* _Task objective_:
From the top of the entries below through the line containing "Bursele pentru elevi şi studenţi vo", return every line exactly as written, please, and stop there.
————
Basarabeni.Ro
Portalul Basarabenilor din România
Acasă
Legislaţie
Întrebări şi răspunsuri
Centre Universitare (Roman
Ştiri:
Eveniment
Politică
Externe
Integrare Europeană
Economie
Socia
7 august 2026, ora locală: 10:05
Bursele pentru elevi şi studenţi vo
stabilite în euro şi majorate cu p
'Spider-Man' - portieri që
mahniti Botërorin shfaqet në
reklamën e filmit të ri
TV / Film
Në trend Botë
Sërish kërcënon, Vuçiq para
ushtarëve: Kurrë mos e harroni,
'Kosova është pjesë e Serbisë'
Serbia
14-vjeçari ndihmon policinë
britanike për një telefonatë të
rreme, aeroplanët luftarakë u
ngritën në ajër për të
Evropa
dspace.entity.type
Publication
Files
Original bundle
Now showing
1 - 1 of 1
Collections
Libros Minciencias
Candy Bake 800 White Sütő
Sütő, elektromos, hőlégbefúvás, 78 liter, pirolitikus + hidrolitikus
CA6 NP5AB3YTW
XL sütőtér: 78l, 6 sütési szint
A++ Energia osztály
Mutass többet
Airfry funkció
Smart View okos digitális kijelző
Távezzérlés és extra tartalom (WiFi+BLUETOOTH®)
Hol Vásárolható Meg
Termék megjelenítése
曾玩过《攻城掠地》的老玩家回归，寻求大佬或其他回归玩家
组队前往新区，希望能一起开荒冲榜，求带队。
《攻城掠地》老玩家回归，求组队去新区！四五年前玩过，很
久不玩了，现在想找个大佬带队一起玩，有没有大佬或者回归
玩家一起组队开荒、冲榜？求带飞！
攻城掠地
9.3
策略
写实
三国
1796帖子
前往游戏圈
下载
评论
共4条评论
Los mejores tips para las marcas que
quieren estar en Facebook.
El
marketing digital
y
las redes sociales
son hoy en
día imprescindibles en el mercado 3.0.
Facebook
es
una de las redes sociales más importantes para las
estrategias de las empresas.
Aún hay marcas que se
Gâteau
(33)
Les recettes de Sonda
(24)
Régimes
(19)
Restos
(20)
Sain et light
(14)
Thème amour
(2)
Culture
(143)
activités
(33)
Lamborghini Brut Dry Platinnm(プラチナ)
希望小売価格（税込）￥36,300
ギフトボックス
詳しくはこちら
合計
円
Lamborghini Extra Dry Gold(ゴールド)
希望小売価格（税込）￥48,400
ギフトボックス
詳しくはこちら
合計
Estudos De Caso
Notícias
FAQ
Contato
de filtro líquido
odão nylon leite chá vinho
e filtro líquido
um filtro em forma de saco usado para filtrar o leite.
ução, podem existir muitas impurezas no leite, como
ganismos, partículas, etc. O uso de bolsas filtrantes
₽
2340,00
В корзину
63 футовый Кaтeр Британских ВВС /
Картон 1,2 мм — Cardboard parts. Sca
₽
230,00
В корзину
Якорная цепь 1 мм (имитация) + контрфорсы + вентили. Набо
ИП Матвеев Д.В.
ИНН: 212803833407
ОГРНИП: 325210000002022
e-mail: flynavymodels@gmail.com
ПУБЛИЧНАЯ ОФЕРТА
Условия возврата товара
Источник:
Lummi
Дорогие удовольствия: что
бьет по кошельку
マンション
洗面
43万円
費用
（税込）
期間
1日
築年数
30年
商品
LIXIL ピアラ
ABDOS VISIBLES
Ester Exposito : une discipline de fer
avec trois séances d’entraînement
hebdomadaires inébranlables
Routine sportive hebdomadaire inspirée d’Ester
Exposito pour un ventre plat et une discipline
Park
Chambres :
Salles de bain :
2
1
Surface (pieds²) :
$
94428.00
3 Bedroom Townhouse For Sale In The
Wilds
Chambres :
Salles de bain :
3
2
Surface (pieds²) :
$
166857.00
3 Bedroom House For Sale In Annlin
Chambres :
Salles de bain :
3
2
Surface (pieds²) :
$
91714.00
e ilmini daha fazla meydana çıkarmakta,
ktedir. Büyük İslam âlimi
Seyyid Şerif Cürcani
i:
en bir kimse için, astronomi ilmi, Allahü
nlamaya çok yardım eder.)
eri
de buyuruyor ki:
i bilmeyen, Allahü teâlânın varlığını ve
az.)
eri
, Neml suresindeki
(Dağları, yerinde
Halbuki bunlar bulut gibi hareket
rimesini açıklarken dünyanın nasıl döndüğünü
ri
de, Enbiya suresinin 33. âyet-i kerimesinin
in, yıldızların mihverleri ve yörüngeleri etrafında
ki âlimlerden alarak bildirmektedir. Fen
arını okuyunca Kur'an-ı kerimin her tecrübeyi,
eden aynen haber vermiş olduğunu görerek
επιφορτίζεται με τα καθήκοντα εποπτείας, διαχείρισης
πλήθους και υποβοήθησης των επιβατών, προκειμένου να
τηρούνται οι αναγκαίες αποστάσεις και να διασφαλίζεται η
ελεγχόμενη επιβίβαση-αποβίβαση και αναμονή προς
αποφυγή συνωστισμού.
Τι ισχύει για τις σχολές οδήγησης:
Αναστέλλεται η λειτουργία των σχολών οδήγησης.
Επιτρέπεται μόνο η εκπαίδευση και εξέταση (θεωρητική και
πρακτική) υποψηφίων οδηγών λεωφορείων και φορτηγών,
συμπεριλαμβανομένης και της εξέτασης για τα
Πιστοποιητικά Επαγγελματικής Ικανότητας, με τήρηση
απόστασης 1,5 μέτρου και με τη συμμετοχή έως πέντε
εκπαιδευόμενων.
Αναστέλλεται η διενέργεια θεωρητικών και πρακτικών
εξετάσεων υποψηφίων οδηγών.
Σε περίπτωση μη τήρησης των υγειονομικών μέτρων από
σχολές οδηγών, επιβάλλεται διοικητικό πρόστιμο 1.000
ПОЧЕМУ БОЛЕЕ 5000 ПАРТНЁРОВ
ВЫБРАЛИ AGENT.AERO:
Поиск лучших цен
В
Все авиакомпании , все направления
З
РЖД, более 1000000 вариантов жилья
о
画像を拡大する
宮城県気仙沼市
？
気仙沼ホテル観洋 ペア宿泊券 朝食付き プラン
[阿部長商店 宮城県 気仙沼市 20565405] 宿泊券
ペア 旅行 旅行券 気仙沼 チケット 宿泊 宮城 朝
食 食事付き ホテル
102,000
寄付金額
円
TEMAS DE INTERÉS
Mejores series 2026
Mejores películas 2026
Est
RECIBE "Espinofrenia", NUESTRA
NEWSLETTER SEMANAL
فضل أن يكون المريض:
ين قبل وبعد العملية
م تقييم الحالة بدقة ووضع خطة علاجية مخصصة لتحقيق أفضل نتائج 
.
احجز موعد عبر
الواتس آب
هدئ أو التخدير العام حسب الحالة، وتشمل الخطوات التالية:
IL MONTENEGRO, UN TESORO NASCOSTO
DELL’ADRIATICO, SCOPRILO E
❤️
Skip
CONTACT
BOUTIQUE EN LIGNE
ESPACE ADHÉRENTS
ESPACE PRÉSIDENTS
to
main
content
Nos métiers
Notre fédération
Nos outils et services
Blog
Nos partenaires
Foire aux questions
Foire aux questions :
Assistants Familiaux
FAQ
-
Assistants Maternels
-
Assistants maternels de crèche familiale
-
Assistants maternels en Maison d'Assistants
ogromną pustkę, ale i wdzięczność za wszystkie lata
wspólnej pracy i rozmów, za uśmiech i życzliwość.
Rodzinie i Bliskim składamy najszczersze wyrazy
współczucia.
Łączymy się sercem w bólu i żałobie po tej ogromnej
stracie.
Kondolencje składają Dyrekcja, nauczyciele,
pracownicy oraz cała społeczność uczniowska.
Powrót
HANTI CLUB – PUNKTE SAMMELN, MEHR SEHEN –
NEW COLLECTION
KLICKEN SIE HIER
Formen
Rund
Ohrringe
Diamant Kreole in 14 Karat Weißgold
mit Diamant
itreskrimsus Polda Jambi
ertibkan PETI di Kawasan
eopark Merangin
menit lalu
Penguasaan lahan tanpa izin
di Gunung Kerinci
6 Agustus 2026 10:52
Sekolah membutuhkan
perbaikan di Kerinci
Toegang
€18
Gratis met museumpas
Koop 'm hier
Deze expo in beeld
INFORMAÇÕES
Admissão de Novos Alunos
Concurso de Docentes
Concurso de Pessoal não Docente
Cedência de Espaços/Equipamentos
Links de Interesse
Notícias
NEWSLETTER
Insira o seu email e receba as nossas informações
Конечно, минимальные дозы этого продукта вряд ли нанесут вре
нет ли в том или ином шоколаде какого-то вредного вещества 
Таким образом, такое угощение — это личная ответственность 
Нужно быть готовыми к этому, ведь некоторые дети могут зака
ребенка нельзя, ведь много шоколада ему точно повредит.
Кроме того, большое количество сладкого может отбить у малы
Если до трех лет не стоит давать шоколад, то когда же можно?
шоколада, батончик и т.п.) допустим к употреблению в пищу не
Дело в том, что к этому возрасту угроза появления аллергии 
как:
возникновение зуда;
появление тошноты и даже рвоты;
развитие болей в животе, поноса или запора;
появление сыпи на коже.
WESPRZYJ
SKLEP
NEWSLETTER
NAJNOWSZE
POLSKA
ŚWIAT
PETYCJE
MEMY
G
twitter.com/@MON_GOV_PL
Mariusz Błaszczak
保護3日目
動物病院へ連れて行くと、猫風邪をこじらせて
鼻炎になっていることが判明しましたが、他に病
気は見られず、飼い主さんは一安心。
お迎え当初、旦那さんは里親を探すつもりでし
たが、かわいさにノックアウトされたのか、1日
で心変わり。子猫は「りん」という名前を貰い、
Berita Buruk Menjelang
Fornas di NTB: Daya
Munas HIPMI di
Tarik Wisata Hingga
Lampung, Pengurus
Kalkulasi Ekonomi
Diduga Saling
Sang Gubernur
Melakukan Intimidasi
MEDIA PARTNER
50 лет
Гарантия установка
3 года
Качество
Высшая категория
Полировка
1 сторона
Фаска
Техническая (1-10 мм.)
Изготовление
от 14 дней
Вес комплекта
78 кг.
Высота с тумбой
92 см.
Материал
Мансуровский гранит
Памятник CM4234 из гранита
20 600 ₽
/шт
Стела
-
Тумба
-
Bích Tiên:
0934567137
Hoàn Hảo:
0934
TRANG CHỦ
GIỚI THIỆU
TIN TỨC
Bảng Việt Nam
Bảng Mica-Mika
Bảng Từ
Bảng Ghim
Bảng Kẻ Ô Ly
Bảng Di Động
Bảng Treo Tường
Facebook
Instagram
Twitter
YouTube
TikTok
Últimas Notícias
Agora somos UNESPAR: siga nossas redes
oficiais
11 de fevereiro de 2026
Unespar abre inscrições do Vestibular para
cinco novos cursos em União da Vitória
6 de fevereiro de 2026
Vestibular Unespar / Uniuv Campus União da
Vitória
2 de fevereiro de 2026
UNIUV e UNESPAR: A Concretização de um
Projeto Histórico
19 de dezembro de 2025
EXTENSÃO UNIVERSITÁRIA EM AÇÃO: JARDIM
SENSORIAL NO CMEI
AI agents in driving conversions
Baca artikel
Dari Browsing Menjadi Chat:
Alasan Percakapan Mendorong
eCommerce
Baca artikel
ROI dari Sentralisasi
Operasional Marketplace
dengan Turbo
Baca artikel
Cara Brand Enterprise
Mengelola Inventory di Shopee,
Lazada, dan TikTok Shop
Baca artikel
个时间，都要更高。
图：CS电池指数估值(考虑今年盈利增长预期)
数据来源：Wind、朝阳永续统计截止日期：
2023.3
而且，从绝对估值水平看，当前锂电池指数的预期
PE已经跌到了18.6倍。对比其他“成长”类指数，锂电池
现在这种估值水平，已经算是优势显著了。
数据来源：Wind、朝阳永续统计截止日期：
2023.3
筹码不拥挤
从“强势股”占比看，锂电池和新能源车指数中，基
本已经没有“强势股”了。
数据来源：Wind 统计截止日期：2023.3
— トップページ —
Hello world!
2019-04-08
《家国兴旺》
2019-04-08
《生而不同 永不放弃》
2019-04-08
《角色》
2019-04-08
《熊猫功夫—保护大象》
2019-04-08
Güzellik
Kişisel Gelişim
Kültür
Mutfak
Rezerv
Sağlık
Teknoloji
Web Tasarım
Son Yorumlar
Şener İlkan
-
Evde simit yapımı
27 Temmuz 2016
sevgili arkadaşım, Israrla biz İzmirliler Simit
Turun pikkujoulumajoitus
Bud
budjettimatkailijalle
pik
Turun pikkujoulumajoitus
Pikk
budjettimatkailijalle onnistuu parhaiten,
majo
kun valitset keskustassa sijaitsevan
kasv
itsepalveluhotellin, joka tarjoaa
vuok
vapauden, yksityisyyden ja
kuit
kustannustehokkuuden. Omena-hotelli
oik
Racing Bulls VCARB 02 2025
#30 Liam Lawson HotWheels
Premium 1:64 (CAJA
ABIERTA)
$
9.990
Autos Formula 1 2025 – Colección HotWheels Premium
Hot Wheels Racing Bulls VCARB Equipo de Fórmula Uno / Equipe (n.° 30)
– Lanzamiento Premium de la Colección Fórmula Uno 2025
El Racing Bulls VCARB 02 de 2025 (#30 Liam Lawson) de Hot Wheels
————
* _Response below_:
Basarabeni.Ro
Portalul Basarabenilor din România
Acasă
Legislaţie
Întrebări şi răspunsuri
Centre Universitare (Roman
Ştiri:
Eveniment
Politică
Externe
Integrare Europeană
Economie
Socia
7 august 2026, ora locală: 10:05
Bursele pentru elevi şi studenţi vo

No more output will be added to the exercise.